Sunday, February 28, 2016

Chopper World Pushes Specific Safety Steps: Industry embraces techniques that major airlines have relied on since the 1990s

Helicopter makers are striving to improve their spotty safety record. A tour helicopter crashed in Hawaii in mid-February.



The Wall Street Journal
By ANDY PASZTOR
Feb. 28, 2016 4:28 p.m. ET


The global helicopter industry is striving to improve its spotty safety record, largely by embracing equipment and techniques major airlines have relied on since the 1990s to achieve today’s record-low accident rates.

From voluntary incident reporting to greater reliance on advanced simulators, to an increased focus on pinpointing potential hazards by downloading information from flight-data recorders, the chopper world is turning to tried-and-true safety enhancements.

But widespread adoption of such methods is proving elusive, partly due to the complications of an array of large and small operators engaged in vastly different types of flying.

“We’ve taken a broad approach to reducing accident rates, rather than a very targeted approach at specific industry segments,” said to Lindsay Cunningham, head of flight safety for the U.S. helicopter unit of Airbus Group SE. But now, that is one of the strategies in the process of changing.

For starters, rotorcraft accident-prevention experts are determined to collect more accurate data on the total number of hours flown by nonmilitary choppers in various countries. Without such up-to-date statistics, industry leaders have been frustrated in accurately tracking annual changes in global, or even regional, accident rates.
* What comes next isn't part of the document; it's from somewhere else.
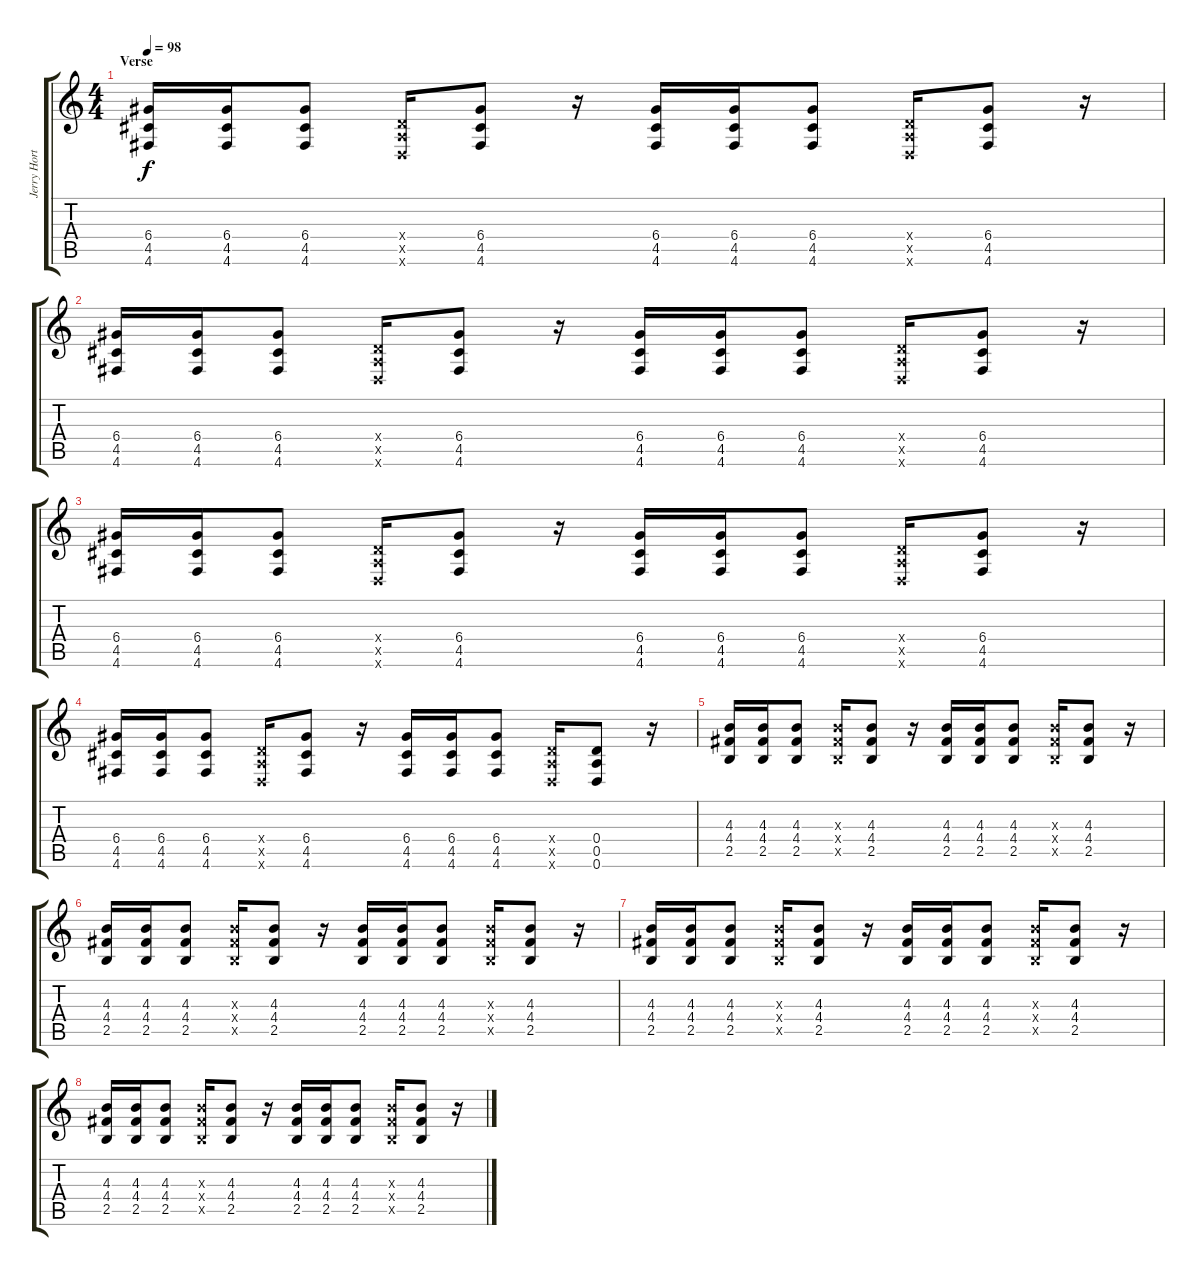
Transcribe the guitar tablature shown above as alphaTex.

In addition to gains in the U.S., the latest numbers show some improvements in Canada, Brazil and other countries, according to industry officials. “But the focus is now on the regulatory agencies” to provide accurate data everywhere, said Matthew Zuccaro, chief executive of the industry’s largest international trade association.

Another emerging trend is proactive use of flight-data recorders to dissect dangerous incidents and identify safety hazards. While many new choppers are equipped with the necessary equipment—and easily can obtain software to analyze downloaded information—only a minority of operators are aggressively using those tools.

“Most customers simply don’t do that,” Ms. Cunningham said in an interview last week. At this point, she added, even the majority of law-enforcement agencies use such systems “in a very reactive manner, if at all.”

Mechanical malfunctions are the primary culprit in only about 5% of serious helicopter accidents, according to safety experts. At the same time, the industry continues to rank accidents during training flights as one of the top two categories of all crashes.

Moreover, there is still considerable ambivalence among operators about increasing the use of the most expensive ground-based simulators.

Above all, however, experts agree the human element is the most important variable in boosting safety.

For years, training programs, videos and industrywide slogans have highlighted the mistaken decisions of some chopper pilots to push ahead even in low visibility and other questionable conditions.

A central training principle is encouraging aviators to be more disciplined and cautious when weather or other factors suddenly change, instead of automatically continuing the trip and “making so many decisions on the fly,” according to Bruce Webb, the Airbus helicopter unit’s chief pilot. The aim is to ensure aviators “get over the bravado and machismo” that frequently leads to crashes, he said in an interview.

Compared with helicopter fleets, airlines have a much longer and more successful track record emphasizing the importance of strict adherence to rules and standard operating procedures.

When it comes to instilling professionalism, chopper pilots have to understand more clearly the dangers of intentional violations, according to David Bjellos, a helicopter pilot who runs a corporate-flight department and is active in industry safety groups. But too often, he said, “we don’t know how to fix that.”